Metformin-exercise combination may be ineffective for type 2 diabetics
Both exercise and the common type 2 diabetes medication metformin are known to dramatically reduce blood sugar levels in diabetics. So starting patients on therapies that involve the use of the drug and frequent physical activity has long been supposed to be a valuable tool in fighting high blood sugar.
However, new research published in the journal Diabetes Care
indicates that the effects of metformin and exercise may actually cancel each other, potentially leading to even worse blood sugar control in patients with type 2 diabetes.
It is widely believe that metformin lowers glucose levels by activating exercise-like pathways in the metabolic system. The researchers said that when a person on the medication is physically active, this may result in counter-regulatory reactions that cancel each other out.
Normand Boule, who led the investigation, explained the reaction this way: Both metformin and exercise lower blood sugar levels independently.

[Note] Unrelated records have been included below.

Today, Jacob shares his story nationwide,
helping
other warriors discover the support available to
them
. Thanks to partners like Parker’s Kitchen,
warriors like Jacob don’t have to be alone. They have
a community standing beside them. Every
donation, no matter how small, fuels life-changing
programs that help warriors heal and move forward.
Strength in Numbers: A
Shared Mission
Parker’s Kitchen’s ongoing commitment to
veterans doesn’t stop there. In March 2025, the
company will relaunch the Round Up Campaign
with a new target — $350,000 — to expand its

However, when a person on the medication is physically active, it may trigger a process in the body that is intended to prevent glucose levels from dropping too far, which could be dangerous.

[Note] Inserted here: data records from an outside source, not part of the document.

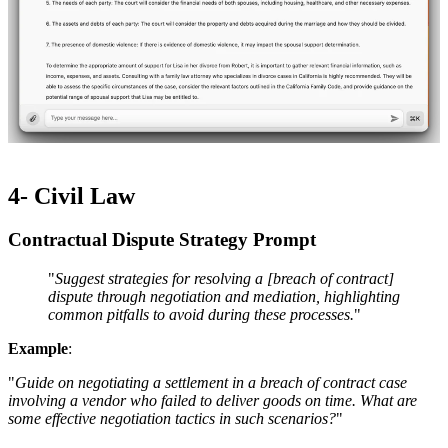
4- Civil Law
Contractual Dispute Strategy Prompt ​​
"
Suggest strategies for resolving a [breach of contract]
dispute through negotiation and mediation, highlighting
common pitfalls to avoid during these processes.
"
Example
:
"
Guide on negotiating a settlement in a breach of contract case
involving a vendor who failed to deliver goods on time. What are
some effective negotiation tactics in such scenarios?
"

For the study, researchers from the University of Alberta tracked the glucose levels of 10 men and women over a period of 28 days. During this time, participants were given either metformin or a placebo. On the last day of the study, individuals were asked to participate in 40 minutes of exercise.
As expected, the results showed that those taking the metformin experienced significant blood sugar reductions. However, when these participants exercised, their glucose levels were much higher.
This was a surprising result for the researchers. They said they were expecting to see the beneficial effects of metformin and exercise multiply. The fact that they actually nullify each other was not the outcome the team was looking for.
"What we've learned is that the relationship between exercise and metformin is complex, and this opens the door for more research to examine how different treatments work together," Boule said.